Non sappiamo se davvero ci sia una volontà di procedere su questa strada, ma sarebbe un buon esempio della possibilità di un confronto politico che eliminando l’aspetto populista e plebiscitario dell’elezione popolare dell’inquilino del Quirinale apre ad affrontare il tema di una democrazia capace di decisioni che si sottraggano al ricatto di lotte di fazione che le condizionano.


Citiamo questo caso, sperando che non sia il solito ballon d’essai destinato a sgonfiarsi, per esemplificare come sulle varie questioni delicate che interessano la politica italiana si debba puntare a rimettere in piedi confronti abbandonando zuffe e sceneggiate che non portano a nulla, al più all’incremento dell’astensionismo, elettorale e non solo, come perdita di fiducia nella politica. Peraltro non si tratterebbe neppure di operare una rivoluzione mai vista. La stabilizzazione del nostro sistema repubblicano fu in buona parte dovuta a quella che da un certo momento in poi è stata definita, magari con un certo disprezzo, democrazia consociativa. Si basava sull’opera di confronto che sulle leggi e decisioni importanti (a volte, in verità, anche su alcune meno nobili) avveniva nelle commissioni parlamentari. Lì, pur fra partiti che si combattevano aspramente, si negoziava, si trovavano mediazioni, nonostante poi la retorica ufficiale restasse quella della dura contrapposizione, che però via via andò ammorbidendosi fino ad arrivare ad un equilibrio di riconoscimenti reciproci.

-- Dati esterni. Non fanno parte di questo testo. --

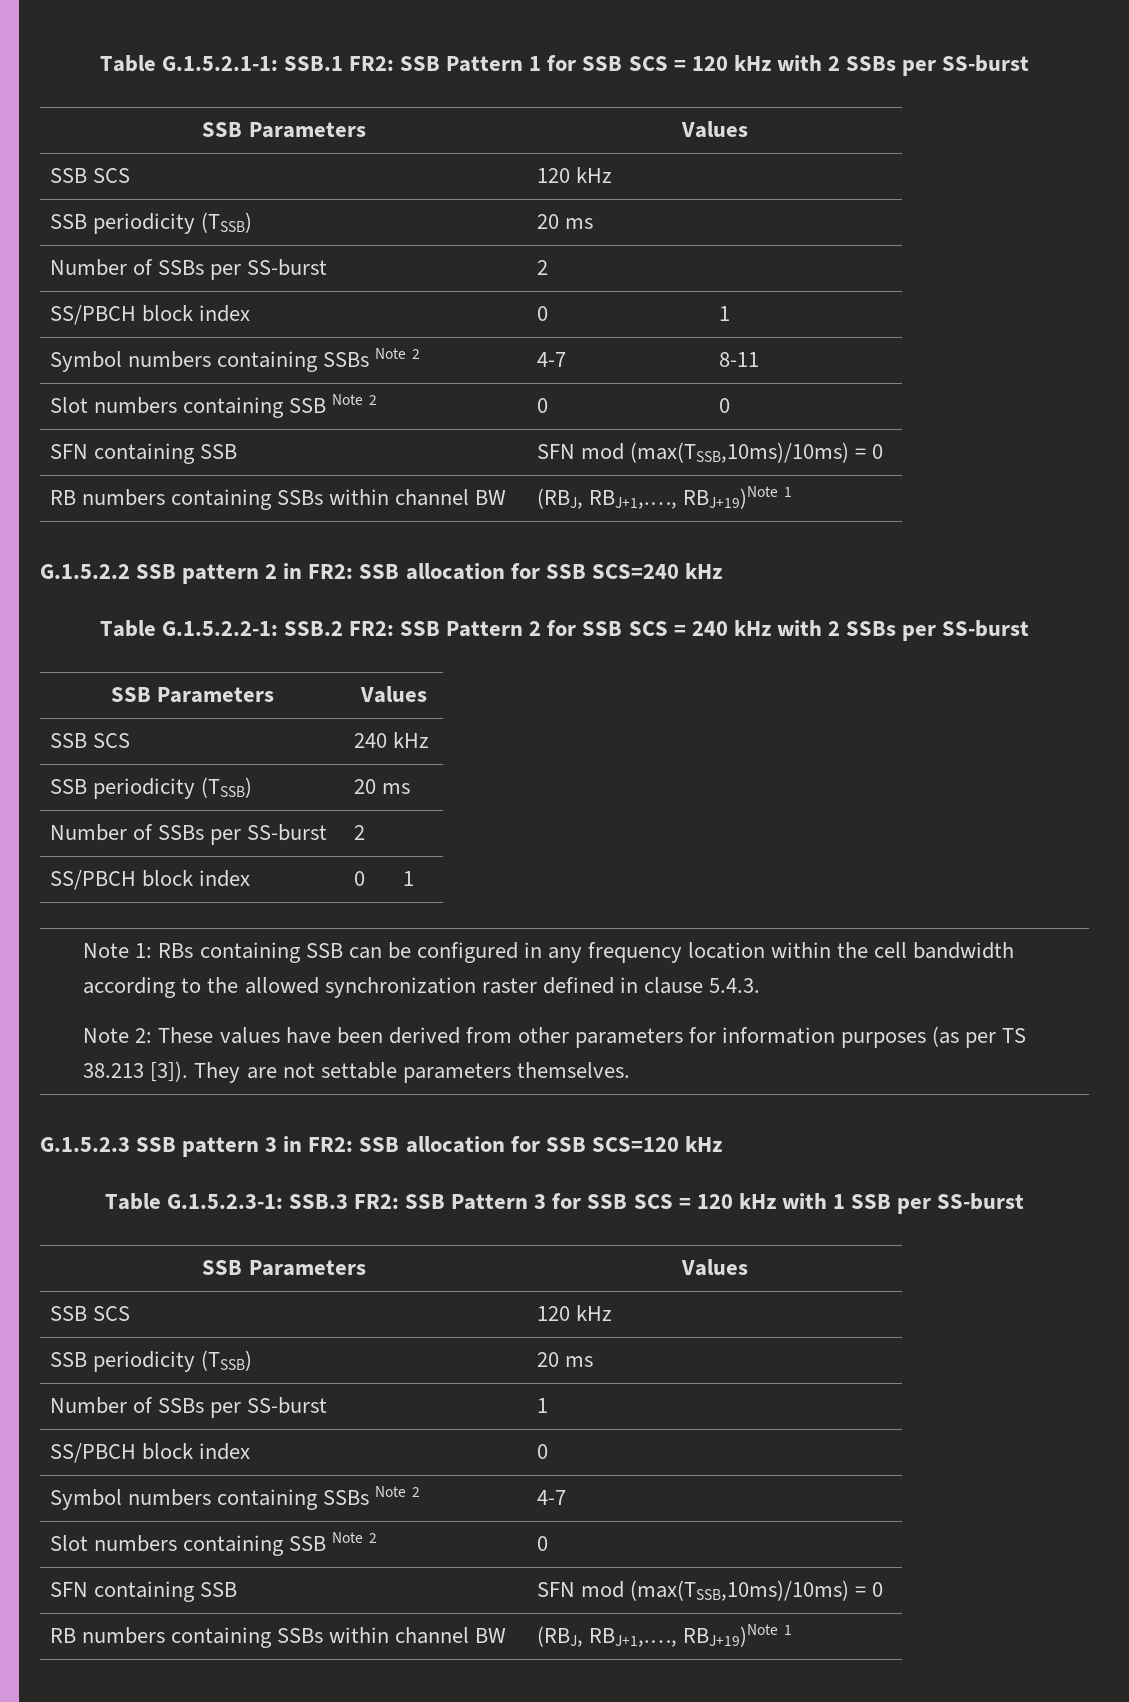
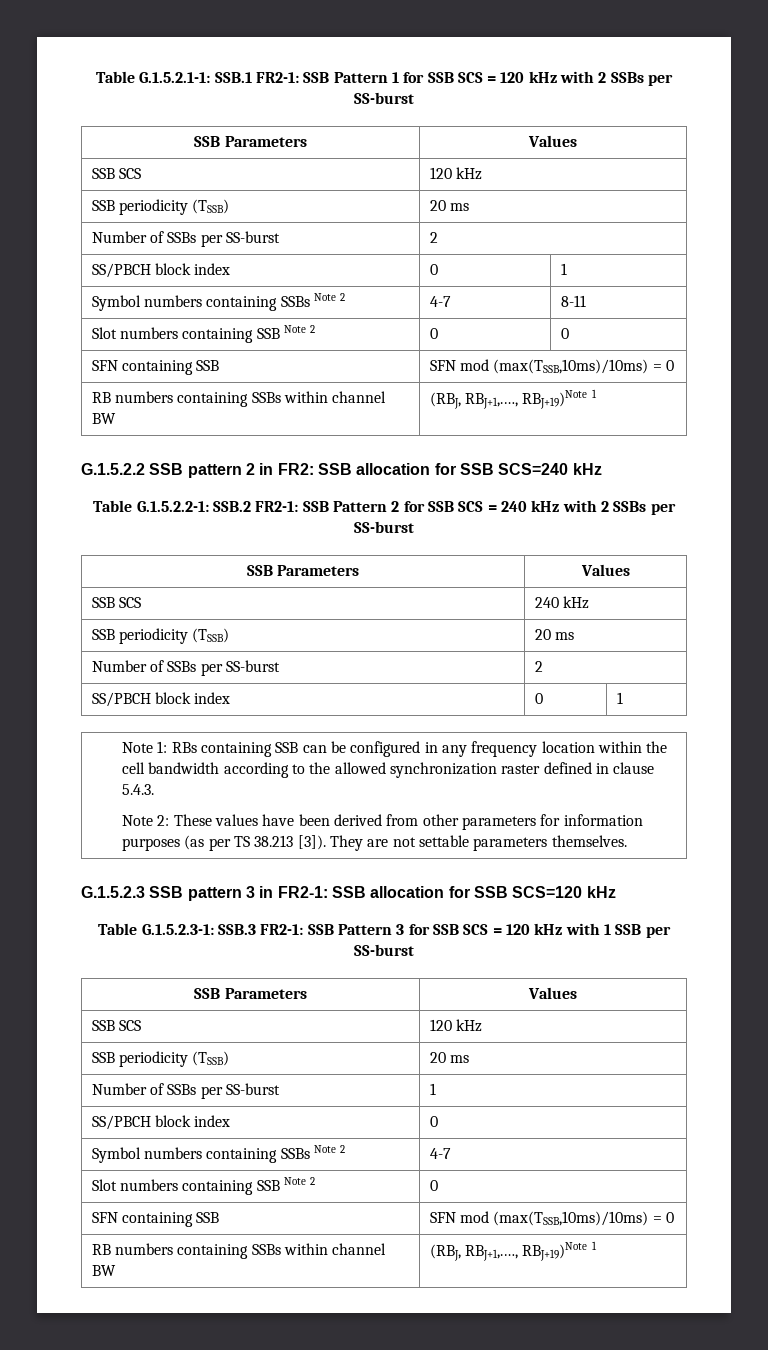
[349,56,395,71] FR2: -> [255,72,299,83] FR2-1:
[349,621,395,636] FR2: -> [255,501,299,512] FR2-1:
[308,1137,354,1152] FR2: -> [277,886,328,898] FR2-1:
[354,1194,400,1209] FR2: -> [260,924,304,935] FR2-1:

È fuor di luogo chiedere che non si perda memoria di quella storia? È ben curioso che in una fase come l’attuale in cui si è arrivati a quella “alternanza” destra/sinistra, che in anni lontani venne presentata come un sistema perfetto purtroppo non applicabile in Italia, non si riesca a capire che non è tempo di scontri tra guelfi e ghibellini, ma semmai di contrapposizioni trasversali fra forze di governo e pulsioni demagogico-populiste. I molti problemi che il nostro Paese ha non si risolvono né a colpi di slogan, né inseguendo le più diverse spinte a mantenere i tanti “nidi” che in lunghi decenni confusi sono stati costruiti a proprio vantaggio dai vari segmenti della società. Davvero in questo caso quel che ci vuole sarebbe il tanto vituperato “ben altro”: ma per realizzarlo, non per usarlo come mezzo per lasciare tutto più o meno nella bella (?) confusione esistente.